Fast fashion womenswear brand Glamorous was born out of the last recession. Drapers meets Kim Jin, the entrepreneur who steered it to more than 4,000 doors worldwide.
Standing on the top floor of the bright and airy 25,000 sq ft Glamorous headquarters on Great Ancoats Street in Manchester, it is hard not to be impressed by the scale of the nine-year-old womenswear business. Owner Kim Jin has achieved phenomenal success in a relatively short time.
Glamorous has a wholesale presence across 4,000 doors in 30 countries and an expanding retail business – and all of this in a highly competitive market. But the modest Chinese native brushes aside any praise.
“We’ve a lot left to do,” she insists. “There are a lot of areas we still need to grow into. We’re only in 30 countries and the world is a big place.” International sales account for 50% of the brand’s turnover, and further overseas expansion is a key focus.
We test in the UK first, but we want to be everywhere
“If you only concentrate on the UK, it’s risky,” says Jin. “To grow, you need to move into more doors, which isn’t good for the brand profile. We branched into Europe in 2009 and, because we were already in a lot of good stores in the UK at that time, we were able to get into great retailers like Galeries Lafayette and Zalando. It’s doing really well.”
⁂
EXERCISES TO COMPLETE:
a. In the Glamorous article, rewrite the paragraph beginning "“If you only concentrate on the UK" as a short bulleted list that keeps its main facts.
b. Reproduce word for word the part of the Glamorous article that opens with the words containing "Standing on the" and closes with "a key focus.".
⁂
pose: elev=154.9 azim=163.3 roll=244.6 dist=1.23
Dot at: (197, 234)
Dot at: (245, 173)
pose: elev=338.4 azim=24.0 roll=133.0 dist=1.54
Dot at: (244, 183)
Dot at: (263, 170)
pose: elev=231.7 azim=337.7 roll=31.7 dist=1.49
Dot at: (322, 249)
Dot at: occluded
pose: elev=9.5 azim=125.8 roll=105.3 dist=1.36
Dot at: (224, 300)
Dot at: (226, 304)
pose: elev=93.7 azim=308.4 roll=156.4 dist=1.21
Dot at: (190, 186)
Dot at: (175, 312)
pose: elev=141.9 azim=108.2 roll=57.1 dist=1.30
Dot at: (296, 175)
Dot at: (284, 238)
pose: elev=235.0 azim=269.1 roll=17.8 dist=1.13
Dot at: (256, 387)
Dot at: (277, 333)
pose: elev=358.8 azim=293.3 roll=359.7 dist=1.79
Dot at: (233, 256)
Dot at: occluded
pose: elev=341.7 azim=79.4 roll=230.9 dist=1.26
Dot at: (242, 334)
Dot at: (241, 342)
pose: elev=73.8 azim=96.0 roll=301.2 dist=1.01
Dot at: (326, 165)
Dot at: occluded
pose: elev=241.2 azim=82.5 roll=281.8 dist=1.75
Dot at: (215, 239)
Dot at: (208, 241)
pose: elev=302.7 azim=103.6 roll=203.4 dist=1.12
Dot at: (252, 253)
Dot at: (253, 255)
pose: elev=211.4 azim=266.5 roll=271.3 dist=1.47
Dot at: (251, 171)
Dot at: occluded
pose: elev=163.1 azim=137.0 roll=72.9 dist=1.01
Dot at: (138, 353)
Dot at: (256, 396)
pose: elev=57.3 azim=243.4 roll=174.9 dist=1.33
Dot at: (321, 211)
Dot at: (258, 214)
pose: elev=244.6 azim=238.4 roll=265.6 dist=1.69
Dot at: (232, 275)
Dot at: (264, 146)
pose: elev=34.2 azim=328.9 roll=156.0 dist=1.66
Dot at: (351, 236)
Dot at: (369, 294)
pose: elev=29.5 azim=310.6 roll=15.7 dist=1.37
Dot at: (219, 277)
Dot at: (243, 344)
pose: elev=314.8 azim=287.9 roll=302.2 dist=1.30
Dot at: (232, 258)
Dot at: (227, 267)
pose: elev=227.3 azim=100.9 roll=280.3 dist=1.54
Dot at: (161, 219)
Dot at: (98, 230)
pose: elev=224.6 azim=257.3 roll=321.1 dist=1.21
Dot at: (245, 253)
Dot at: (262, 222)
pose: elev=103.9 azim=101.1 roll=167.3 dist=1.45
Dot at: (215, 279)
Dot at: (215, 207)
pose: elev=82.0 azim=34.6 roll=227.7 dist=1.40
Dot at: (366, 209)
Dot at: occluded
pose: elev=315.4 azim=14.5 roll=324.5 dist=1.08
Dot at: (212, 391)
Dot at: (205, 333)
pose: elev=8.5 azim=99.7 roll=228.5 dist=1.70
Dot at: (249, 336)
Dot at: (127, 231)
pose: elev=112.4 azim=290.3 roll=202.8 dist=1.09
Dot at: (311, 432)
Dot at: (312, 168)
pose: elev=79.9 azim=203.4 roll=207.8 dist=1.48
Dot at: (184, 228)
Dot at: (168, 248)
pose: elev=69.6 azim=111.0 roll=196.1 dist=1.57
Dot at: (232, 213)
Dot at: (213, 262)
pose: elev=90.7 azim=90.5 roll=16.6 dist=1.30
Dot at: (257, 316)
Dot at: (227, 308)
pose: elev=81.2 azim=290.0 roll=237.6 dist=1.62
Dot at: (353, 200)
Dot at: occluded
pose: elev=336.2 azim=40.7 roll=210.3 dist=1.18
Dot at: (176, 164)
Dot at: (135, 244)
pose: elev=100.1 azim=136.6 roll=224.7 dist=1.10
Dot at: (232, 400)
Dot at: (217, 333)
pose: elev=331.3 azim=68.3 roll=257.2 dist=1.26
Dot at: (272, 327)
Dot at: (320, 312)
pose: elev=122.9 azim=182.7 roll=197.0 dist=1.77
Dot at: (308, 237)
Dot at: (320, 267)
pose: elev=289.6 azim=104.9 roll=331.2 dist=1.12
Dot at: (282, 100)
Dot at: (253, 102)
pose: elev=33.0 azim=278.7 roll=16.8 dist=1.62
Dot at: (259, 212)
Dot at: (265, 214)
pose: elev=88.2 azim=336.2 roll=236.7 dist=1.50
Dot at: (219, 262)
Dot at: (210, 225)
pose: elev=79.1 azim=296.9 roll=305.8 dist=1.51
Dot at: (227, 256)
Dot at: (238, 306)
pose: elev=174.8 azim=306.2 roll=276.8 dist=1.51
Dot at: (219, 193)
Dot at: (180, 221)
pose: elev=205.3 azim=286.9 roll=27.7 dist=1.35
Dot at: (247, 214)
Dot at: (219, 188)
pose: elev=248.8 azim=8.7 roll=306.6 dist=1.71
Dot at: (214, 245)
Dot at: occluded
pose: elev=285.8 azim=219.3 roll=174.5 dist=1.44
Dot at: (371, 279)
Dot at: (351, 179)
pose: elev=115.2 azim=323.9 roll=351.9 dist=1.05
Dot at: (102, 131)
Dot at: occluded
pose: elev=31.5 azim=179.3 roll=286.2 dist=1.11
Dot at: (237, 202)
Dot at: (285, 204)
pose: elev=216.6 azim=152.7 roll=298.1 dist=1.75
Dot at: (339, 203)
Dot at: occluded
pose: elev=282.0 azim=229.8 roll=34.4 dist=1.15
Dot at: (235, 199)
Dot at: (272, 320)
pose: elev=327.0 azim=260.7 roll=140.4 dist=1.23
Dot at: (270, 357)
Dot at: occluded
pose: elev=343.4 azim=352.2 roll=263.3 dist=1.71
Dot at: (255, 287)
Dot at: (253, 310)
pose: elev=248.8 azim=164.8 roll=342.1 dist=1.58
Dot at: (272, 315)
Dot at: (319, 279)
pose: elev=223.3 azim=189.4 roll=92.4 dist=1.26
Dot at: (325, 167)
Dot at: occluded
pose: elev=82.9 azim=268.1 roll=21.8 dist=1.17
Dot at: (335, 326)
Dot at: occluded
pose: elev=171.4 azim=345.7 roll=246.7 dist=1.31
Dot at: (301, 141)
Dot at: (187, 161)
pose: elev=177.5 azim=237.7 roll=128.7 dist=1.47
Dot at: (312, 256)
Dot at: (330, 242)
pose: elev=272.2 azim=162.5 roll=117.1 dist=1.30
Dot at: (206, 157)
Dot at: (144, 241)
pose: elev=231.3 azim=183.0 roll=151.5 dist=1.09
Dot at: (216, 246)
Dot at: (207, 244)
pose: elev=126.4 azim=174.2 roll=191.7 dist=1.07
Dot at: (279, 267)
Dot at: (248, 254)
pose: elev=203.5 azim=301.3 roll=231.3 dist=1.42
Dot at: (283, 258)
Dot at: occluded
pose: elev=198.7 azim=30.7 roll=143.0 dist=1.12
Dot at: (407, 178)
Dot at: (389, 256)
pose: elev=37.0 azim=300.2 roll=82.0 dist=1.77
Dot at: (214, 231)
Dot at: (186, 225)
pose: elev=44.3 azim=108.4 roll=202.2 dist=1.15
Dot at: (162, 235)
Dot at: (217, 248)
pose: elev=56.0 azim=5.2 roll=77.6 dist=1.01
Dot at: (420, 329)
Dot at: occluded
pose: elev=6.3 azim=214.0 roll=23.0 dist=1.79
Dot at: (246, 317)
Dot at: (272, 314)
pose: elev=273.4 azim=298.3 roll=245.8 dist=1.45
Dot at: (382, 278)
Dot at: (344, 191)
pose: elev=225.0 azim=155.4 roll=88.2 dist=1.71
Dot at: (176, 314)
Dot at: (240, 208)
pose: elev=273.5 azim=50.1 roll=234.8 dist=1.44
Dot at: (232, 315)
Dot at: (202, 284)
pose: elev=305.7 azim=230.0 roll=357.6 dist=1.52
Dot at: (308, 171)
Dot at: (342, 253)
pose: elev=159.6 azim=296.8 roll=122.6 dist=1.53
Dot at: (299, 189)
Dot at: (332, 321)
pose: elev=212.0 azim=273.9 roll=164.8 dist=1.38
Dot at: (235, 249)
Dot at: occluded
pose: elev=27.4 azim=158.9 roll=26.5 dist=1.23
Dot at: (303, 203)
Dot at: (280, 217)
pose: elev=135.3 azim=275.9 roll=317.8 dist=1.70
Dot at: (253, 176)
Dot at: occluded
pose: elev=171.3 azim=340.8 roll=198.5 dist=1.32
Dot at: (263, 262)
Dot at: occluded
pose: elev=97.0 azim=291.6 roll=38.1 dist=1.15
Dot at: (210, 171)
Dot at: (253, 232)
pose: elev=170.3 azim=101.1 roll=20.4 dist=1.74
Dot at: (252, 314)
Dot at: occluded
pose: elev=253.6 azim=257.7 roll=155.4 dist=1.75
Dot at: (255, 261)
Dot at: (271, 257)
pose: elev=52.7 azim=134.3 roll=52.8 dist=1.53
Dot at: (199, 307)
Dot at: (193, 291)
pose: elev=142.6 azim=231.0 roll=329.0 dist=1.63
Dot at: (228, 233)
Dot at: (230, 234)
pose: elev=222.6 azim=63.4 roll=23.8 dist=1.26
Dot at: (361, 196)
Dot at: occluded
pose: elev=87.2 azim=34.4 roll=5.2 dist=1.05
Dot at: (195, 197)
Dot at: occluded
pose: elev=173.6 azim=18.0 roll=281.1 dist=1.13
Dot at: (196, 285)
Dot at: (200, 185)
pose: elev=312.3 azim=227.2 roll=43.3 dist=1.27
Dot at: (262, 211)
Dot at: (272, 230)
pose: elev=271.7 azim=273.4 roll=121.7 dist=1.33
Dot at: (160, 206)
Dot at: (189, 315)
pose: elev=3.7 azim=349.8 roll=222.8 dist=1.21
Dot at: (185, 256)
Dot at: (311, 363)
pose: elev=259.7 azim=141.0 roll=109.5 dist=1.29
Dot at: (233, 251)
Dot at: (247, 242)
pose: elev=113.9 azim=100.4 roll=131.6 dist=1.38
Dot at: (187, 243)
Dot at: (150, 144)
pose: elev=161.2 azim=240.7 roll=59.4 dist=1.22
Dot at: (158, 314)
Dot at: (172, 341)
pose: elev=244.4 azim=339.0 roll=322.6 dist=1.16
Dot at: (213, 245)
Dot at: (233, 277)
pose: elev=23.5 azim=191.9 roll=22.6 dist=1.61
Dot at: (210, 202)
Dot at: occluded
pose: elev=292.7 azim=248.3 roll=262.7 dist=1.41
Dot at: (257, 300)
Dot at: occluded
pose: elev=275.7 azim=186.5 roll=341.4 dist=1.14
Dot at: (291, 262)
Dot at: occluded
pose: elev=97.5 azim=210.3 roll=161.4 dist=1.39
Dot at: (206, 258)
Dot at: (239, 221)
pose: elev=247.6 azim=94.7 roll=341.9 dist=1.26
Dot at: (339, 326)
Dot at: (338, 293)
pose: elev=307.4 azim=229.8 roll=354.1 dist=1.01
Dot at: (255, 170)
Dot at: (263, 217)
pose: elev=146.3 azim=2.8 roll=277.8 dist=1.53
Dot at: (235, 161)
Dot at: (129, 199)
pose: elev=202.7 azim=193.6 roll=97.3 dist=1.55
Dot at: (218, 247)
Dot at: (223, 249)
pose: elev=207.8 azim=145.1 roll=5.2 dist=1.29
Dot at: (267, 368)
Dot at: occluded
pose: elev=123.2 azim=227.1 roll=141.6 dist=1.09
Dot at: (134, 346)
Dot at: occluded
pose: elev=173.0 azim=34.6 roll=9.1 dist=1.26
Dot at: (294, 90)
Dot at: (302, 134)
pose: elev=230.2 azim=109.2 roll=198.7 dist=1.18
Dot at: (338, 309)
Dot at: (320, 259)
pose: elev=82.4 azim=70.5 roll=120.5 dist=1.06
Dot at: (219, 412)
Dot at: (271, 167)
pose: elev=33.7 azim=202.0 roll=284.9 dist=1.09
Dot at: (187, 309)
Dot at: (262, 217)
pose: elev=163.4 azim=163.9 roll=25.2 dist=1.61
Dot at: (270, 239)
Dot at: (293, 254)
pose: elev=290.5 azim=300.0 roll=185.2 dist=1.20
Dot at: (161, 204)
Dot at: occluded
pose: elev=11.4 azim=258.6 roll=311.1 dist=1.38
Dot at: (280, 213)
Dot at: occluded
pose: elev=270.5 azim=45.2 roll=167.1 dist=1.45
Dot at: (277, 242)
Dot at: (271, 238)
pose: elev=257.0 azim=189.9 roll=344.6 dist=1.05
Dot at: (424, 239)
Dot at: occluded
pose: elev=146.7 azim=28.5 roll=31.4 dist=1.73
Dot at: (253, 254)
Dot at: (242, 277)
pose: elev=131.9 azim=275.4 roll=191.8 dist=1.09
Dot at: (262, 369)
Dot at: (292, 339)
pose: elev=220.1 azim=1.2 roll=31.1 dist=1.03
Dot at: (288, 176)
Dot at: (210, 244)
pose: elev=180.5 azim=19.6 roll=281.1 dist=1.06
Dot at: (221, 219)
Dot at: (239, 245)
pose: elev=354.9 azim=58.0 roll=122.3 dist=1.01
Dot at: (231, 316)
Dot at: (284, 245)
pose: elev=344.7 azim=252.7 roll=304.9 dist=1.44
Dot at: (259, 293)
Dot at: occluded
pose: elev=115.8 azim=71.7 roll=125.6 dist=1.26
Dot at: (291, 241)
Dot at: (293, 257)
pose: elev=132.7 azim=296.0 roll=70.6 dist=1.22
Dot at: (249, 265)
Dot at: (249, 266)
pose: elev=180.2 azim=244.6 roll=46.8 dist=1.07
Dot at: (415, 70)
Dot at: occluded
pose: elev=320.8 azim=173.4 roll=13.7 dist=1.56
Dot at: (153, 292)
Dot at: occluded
⁂
SOLVED PROBLEMS:
a.
- Jin says relying only on the UK is risky.
- Growing within the UK means moving into more doors, which hurts the brand profile.
- Glamorous expanded into Europe in 2009.
- Because it was already stocked in many good UK stores, it got into retailers such as Galeries Lafayette and Zalando.
- According to Jin, the European business is doing very well.

b.
Standing on the top floor of the bright and airy 25,000 sq ft Glamorous headquarters on Great Ancoats Street in Manchester, it is hard not to be impressed by the scale of the nine-year-old womenswear business. Owner Kim Jin has achieved phenomenal success in a relatively short time.
Glamorous has a wholesale presence across 4,000 doors in 30 countries and an expanding retail business – and all of this in a highly competitive market. But the modest Chinese native brushes aside any praise.
“We’ve a lot left to do,” she insists. “There are a lot of areas we still need to grow into. We’re only in 30 countries and the world is a big place.” International sales account for 50% of the brand’s turnover, and further overseas expansion is a key focus.